▸ WHAT YOU HAVE TO DO
Check each line of the records below for the string "down", then state how many lines contain it, with no other output.

Collected data
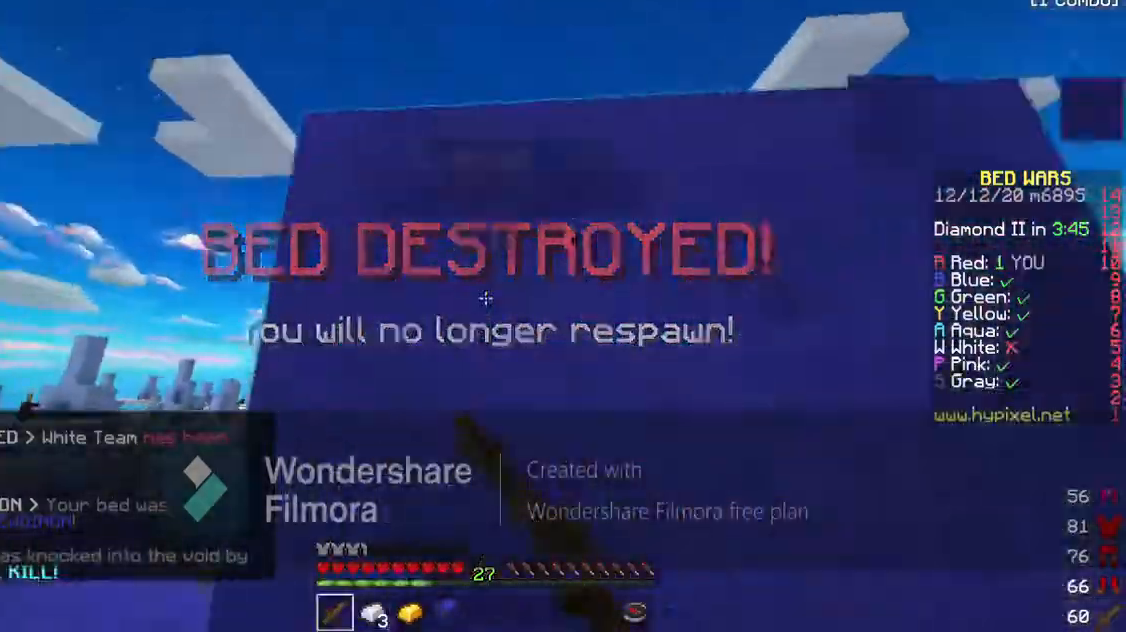
{"keys": ["space", "w"], "events": [[200, "space", "down"], [300, "a", "up"]]}
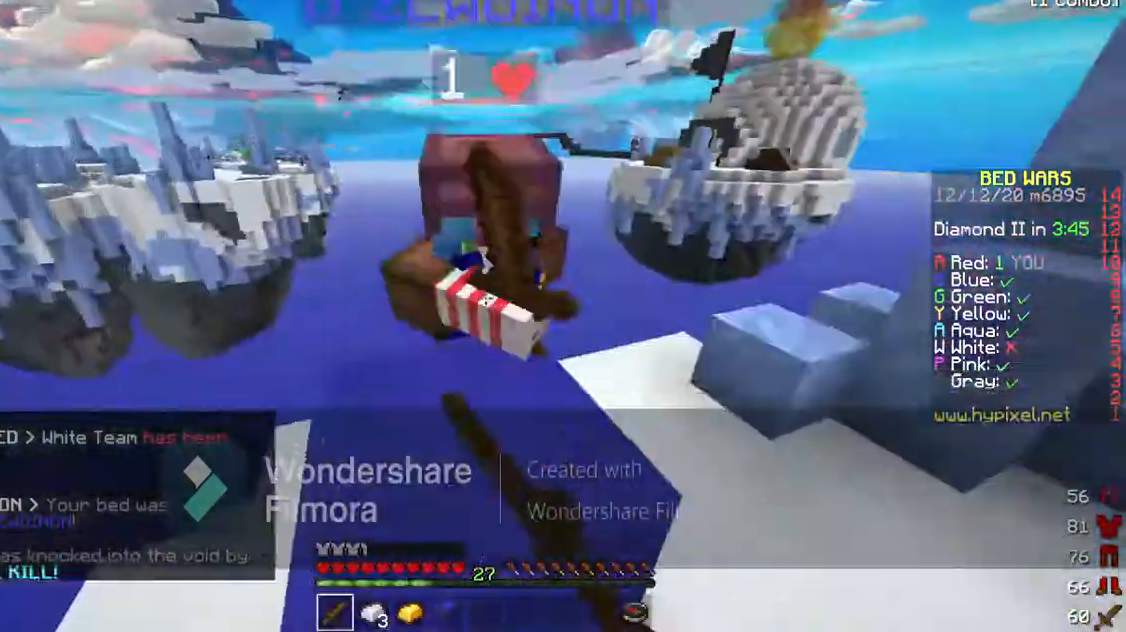
{"keys": ["space", "w"], "events": []}
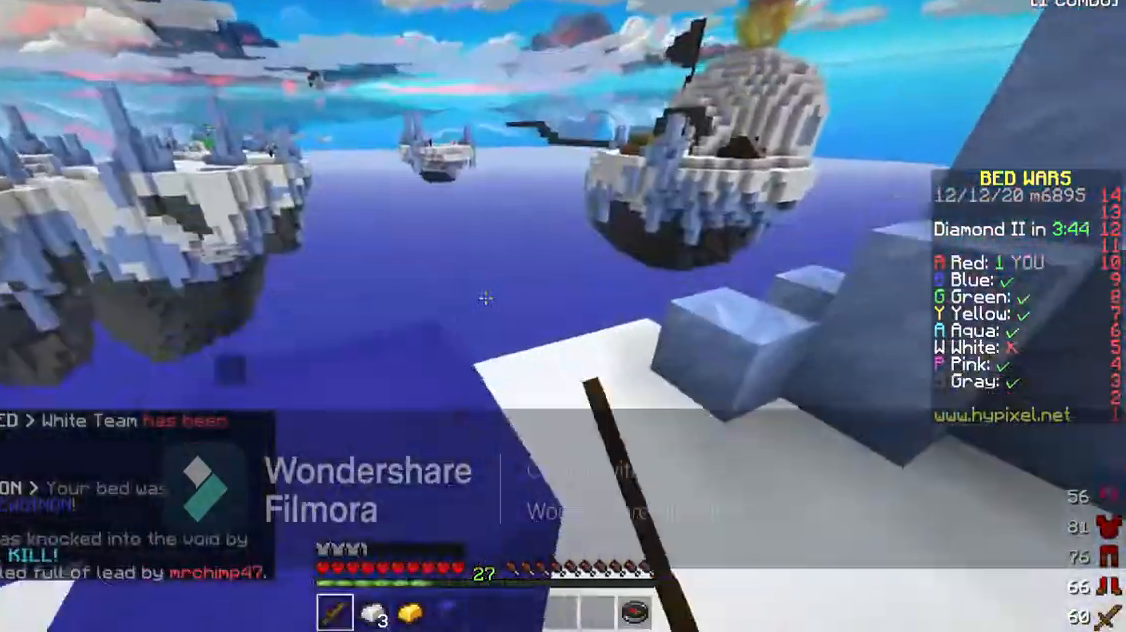
{"keys": ["space", "w"], "events": [[100, "d", "down"], [100, "space", "up"], [333, "d", "up"], [333, "space", "down"]]}
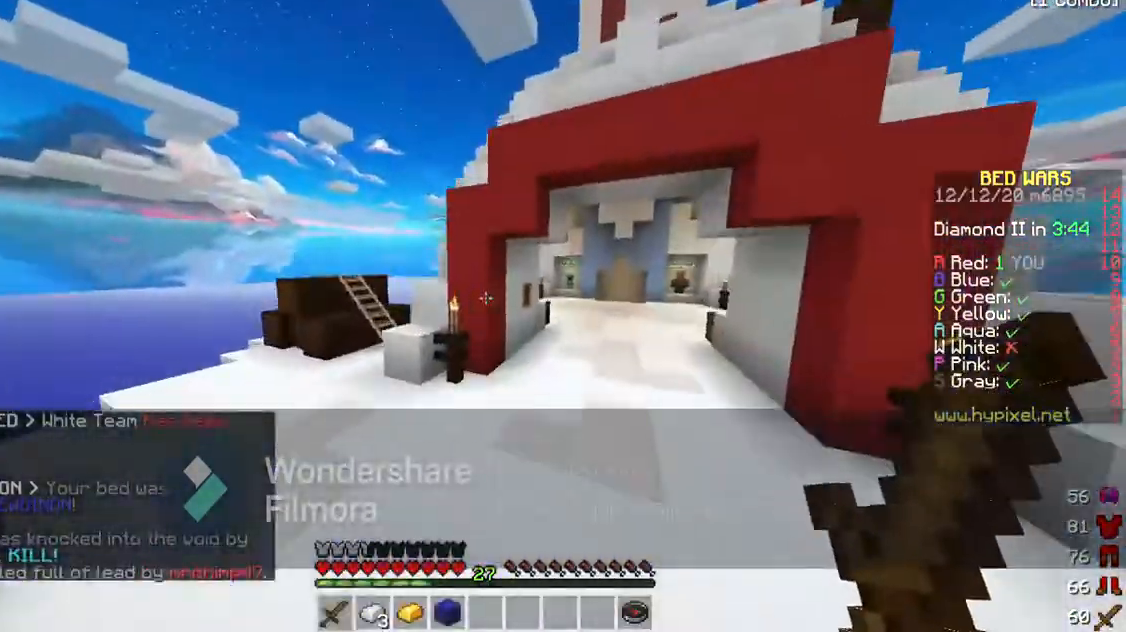
{"keys": ["space", "w"], "events": []}
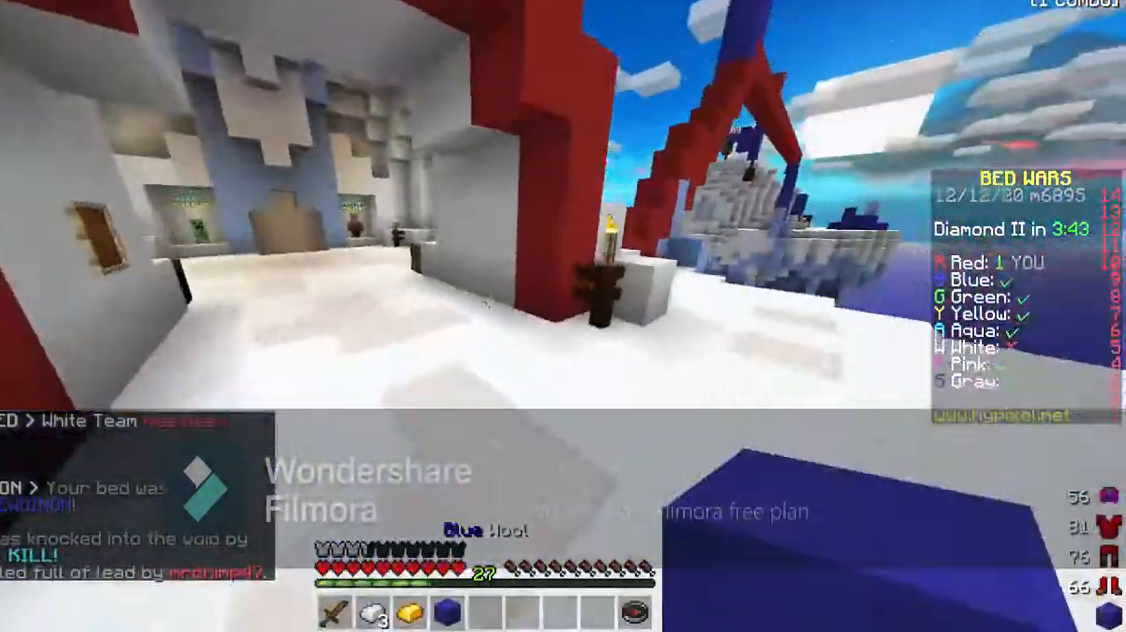
{"keys": ["a", "space", "w"], "events": [[333, "a", "down"]]}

▸ ANSWER SPACE
3